Install these dependencies via PIP:
```pip install pandas numpy matplotlib seaborn```

## Usage

1. Place your dataset CSV file in the same directory as the script.
2. Modify the `file_path` and `output_path` in the script to match your dataset and desired output file name.
3. Run the script from the command line and specify the arguments. For example:

    ```bash
    python data_processing.py input_file.csv output_file.csv
    ```


    Or you can run the script with optional arguments which cover a more in depth analysis with this command:

    ```bash
    python data_processing.py input_file.csv output_file.csv --filter_column Month --filter_value 4 --histogram_col Sales --bar_category_col Product --bar_value_col Sales --pie_category_col City --pie_value_col Sales --scatter_x_col Price Each --scatter_y_col Sales --scatter_hue_col Product
    ```

    This command will:
    - Load `input_file.csv`.
    - Filter data where the `Month` column has a value of `4`.
    - Plot a histogram of the `Sales` column.
    - Create a bar chart of `Sales` by `Product`.
    - Generate a pie chart of `Sales` by `City`.
    - Create a scatter plot of `Sales` vs `Price Each` 
  
   ### Argumets
   - `file_path`: Path to the input CSV file.
   - `output_path`: Path to save the processed CSV file.
   - `--filter_column`: Column to filter on Month
   - `--filter_value`: Value to filter by 4
   - `--histogram_col`: Column for histogram
   - `--bar_category_col`: Category column for bar chart
   - `--bar_value_col`: Value column for bar chart
   - `--pie_category_col`: Category column for pie chart.
   - `--pie_value_col`: Value column for pie chart.
   - `--pie_explode_index`: Index of pie slice to explode (defaut: 0).
   - `--scatter_x_col`: X-axis column for scatter plot.
   - `--scatter_y_col`: Y-axis column for scatter plot.
   - `--scatter_hue_col`: Hue column for scatter plot.
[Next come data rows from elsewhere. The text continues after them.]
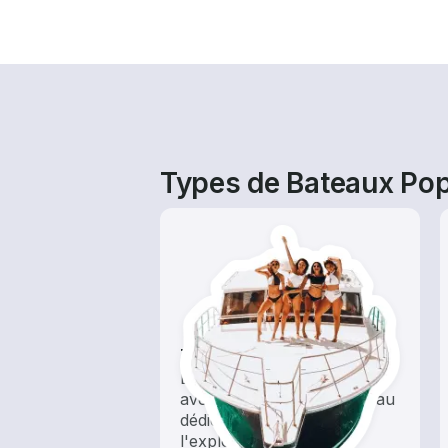
Types de Bateaux Popu
Tours
Explorez les eaux locales
avec une location de bateau
dédiée au tourisme et à
l'exploration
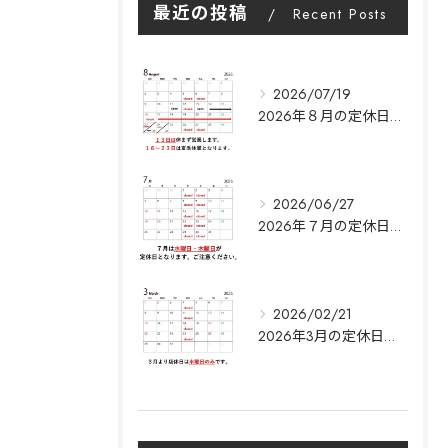
最近の投稿
Recent Posts
2026/07/19
2026年８月の定休日に関して|Y's garden
2026/06/27
2026年７月の定休日に関して|Y's garden
2026/02/21
2026年3月の定休日に関して|Y's garden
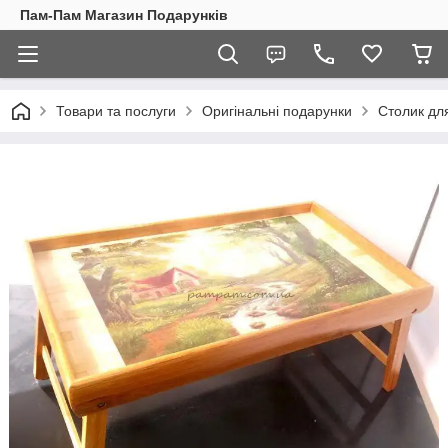
Пам-Пам Магазин Подарунків
Товари та послуги
Оригінальні подарунки
Столик для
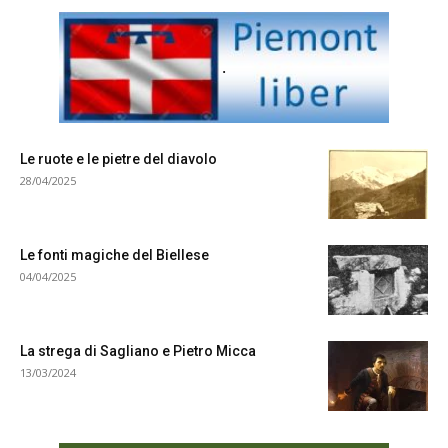
.
Le ruote e le pietre del diavolo
28/04/2025
Le fonti magiche del Biellese
04/04/2025
La strega di Sagliano e Pietro Micca
13/03/2024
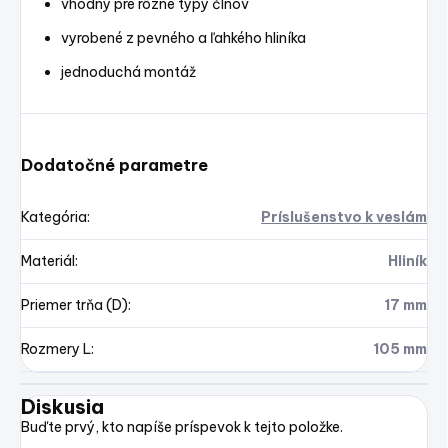
vhodný pre rôzne typy člnov
vyrobené z pevného a ľahkého hliníka
jednoduchá montáž
Dodatočné parametre
Kategória
:
Príslušenstvo k veslám
Materiál
:
Hliník
Priemer trňa (D)
:
17 mm
Rozmery L
:
105 mm
Diskusia
Buďte prvý, kto napíše príspevok k tejto položke.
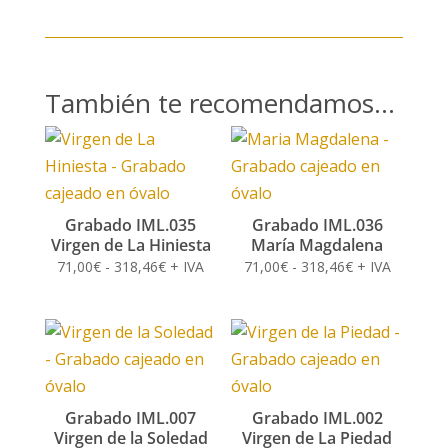
También te recomendamos…
Grabado IML.035
Grabado IML.036
Virgen de La Hiniesta
María Magdalena
Rango
Rango
71,00
€
-
318,46
€
+ IVA
71,00
€
-
318,46
€
+ IVA
de
de
precios:
precios:
desde
desde
71,00€
71,00€
hasta
hasta
318,46€
318,46€
Grabado IML.007
Grabado IML.002
Virgen de la Soledad
Virgen de La Piedad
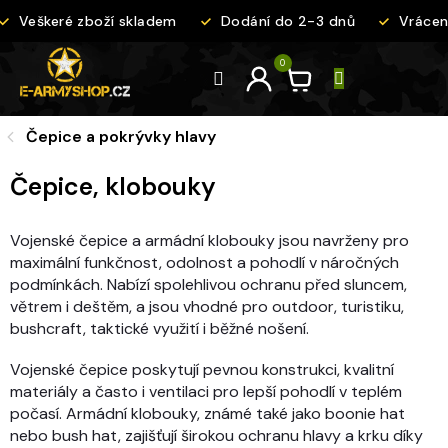
Přejít
Veškeré zboží skladem
Dodání do 2-3 dnů
Vrácení 
na
obsah
Čepice a pokrývky hlavy
Čepice, klobouky
Vojenské čepice a armádní klobouky jsou navrženy pro
maximální funkčnost, odolnost a pohodlí v náročných
podmínkách. Nabízí spolehlivou ochranu před sluncem,
větrem i deštěm, a jsou vhodné pro outdoor, turistiku,
bushcraft, taktické využití i běžné nošení.
Vojenské čepice poskytují pevnou konstrukci, kvalitní
materiály a často i ventilaci pro lepší pohodlí v teplém
počasí. Armádní klobouky, známé také jako boonie hat
nebo bush hat, zajišťují širokou ochranu hlavy a krku díky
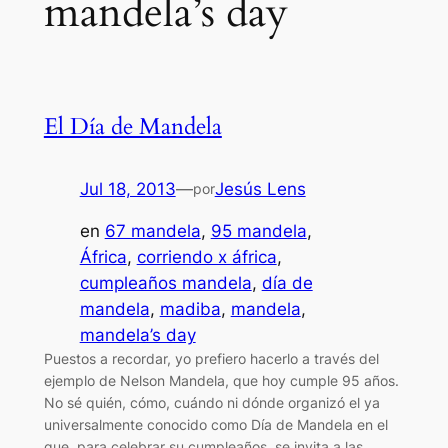
mandela’s day
El Día de Mandela
Jul 18, 2013
—
Jesús Lens
por
en
67 mandela
, 
95 mandela
, 
África
, 
corriendo x áfrica
, 
cumpleaños mandela
, 
día de
mandela
, 
madiba
, 
mandela
, 
mandela’s day
Puestos a recordar, yo prefiero hacerlo a través del
ejemplo de Nelson Mandela, que hoy cumple 95 años.
No sé quién, cómo, cuándo ni dónde organizó el ya
universalmente conocido como Día de Mandela en el
que, para celebrar su cumpleaños, se invita a las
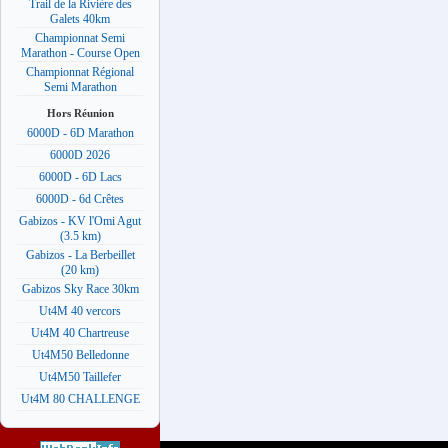
Trail de la Rivière des
Galets 40km
Championnat Semi
Marathon - Course Open
Championnat Régional
Semi Marathon
Hors Réunion
6000D - 6D Marathon
6000D 2026
6000D - 6D Lacs
6000D - 6d Crêtes
Gabizos - KV l'Omi Agut
(3.5 km)
Gabizos - La Berbeillet
(20 km)
Gabizos Sky Race 30km
Ut4M 40 vercors
Ut4M 40 Chartreuse
Ut4M50 Belledonne
Ut4M50 Taillefer
Ut4M 80 CHALLENGE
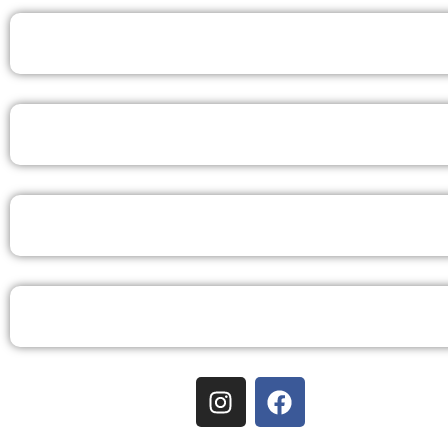
PÓS-GRADUAÇÃO EAD
CURSOS LIVRES ON-LINE
PORTAL DO ALUNO
ATENDIMENTO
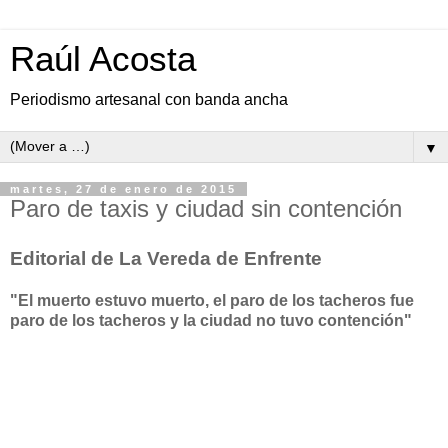
Raúl Acosta
Periodismo artesanal con banda ancha
▼
martes, 27 de enero de 2015
Paro de taxis y ciudad sin contención
Editorial de La Vereda de Enfrente
"El muerto estuvo muerto, el paro de los tacheros fue
paro de los tacheros y la ciudad no tuvo contención"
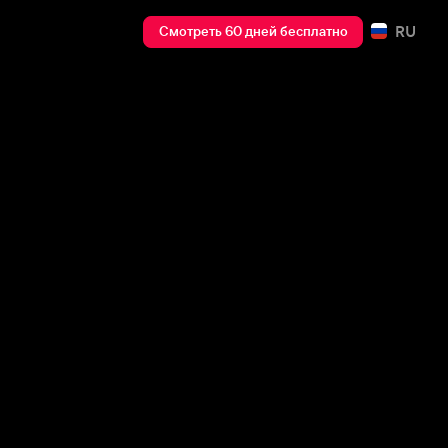
RU
Смотреть 60 дней бесплатно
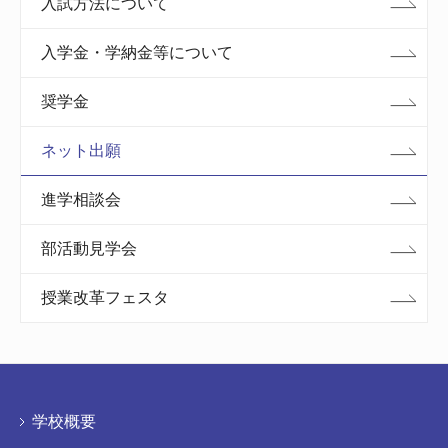
入試方法について
入学金・学納金等について
奨学金
ネット出願
進学相談会
部活動見学会
授業改革フェスタ
学校概要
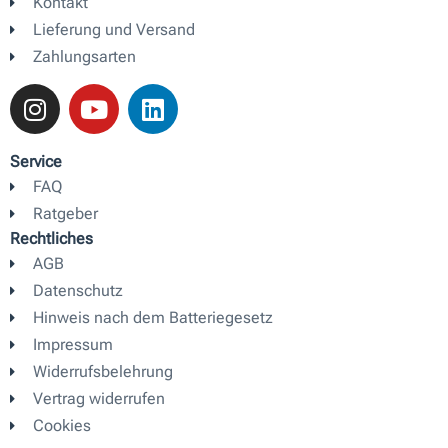
Kontakt
Lieferung und Versand
Zahlungsarten
I
Y
L
n
o
i
s
u
n
t
t
k
Service
a
u
e
FAQ
g
b
d
Ratgeber
r
e
i
Rechtliches
a
n
AGB
m
Datenschutz
Hinweis nach dem Batteriegesetz
Impressum
Widerrufsbelehrung
Vertrag widerrufen
Cookies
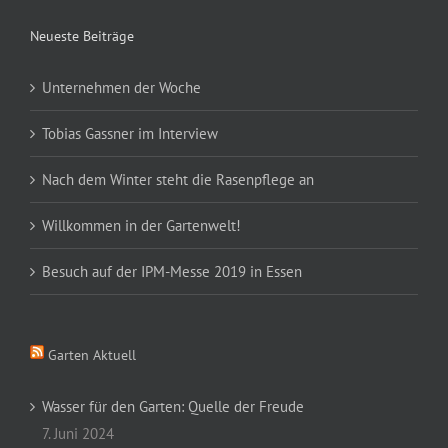
Neueste Beiträge
Unternehmen der Woche
Tobias Gassner im Interview
Nach dem Winter steht die Rasenpflege an
Willkommen in der Gartenwelt!
Besuch auf der IPM-Messe 2019 in Essen
Garten Aktuell
Wasser für den Garten: Quelle der Freude
7. Juni 2024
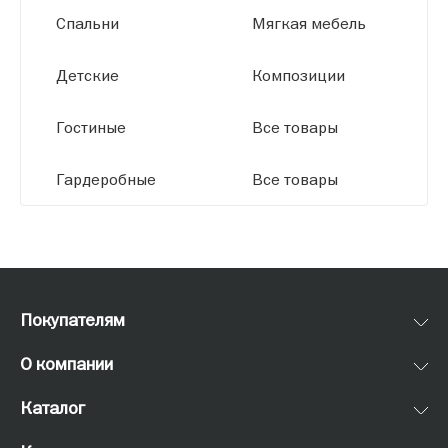
Спальни
Мягкая мебель
Детские
Композиции
Гостиные
Все товары
Гардеробные
Все товары
Покупателям
О компании
Каталог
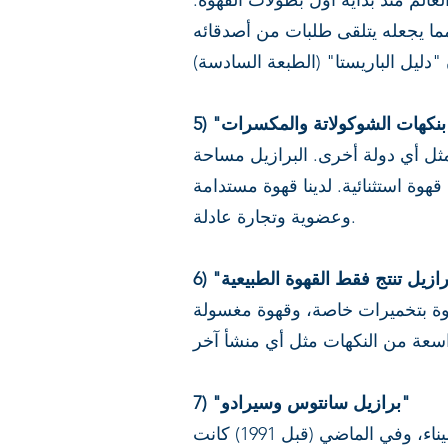
الم منذ بداية أول بطولات القهوة.
ما يجعله يتلقى طلبات من أصدقائه
 على قهوة برازيلية بدرجات تتراوح من 80 إلى 92-93 نقطة، مثل أي دولة أخرى. البرازيل مساحة
وة استثنائية. لدينا قهوة مستدامة
وعضوية وتجارة عادلة.
قهوة بتخميرات خاصة، وقهوة مغسولة
7) "برازيل سانتوس وسيرادو"
هذه الأسماء تختفي تدريجيًا من قاموس محمصي القهوة المتخصصة. سانتوس هو اسم ميناء، وفي الماضي (قبل 1991) كانت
Feel free to customize the arguments based on the needs of your dataset and analysis.
## Functions
- **`load_data(file_path)`**: Loads the dataset from the provided file path.
- **`prepare_data(original_df)`**: Cleans and prepares data for analysis.
- **`calculate_summary_statistics(df)`**: Computes summary statistics.
- **`filter_data(df, column, value)`**: Filters the data based on specific criteria.
- **`plot_histogram(df, column)`**: Plots a histogram for a specified column.
- **`plot_bar_chart(df, category_col, value_col)`**: Creates a bar chart of the specified category and value column.
- **`plot_scatter(df, x_col, y_col)`**: Creates a scatter plot to show the relationship between two numerical values.
- **`plot_pie_chart(df, category_col, value_col, explode_index=0)`**: Creates a pie chart.
- **`save_processed_data(df, output_path)`**: Saves the processed data to a new CSV file.
## Automation
The script is adapted to handle different datasets by changing the file input path.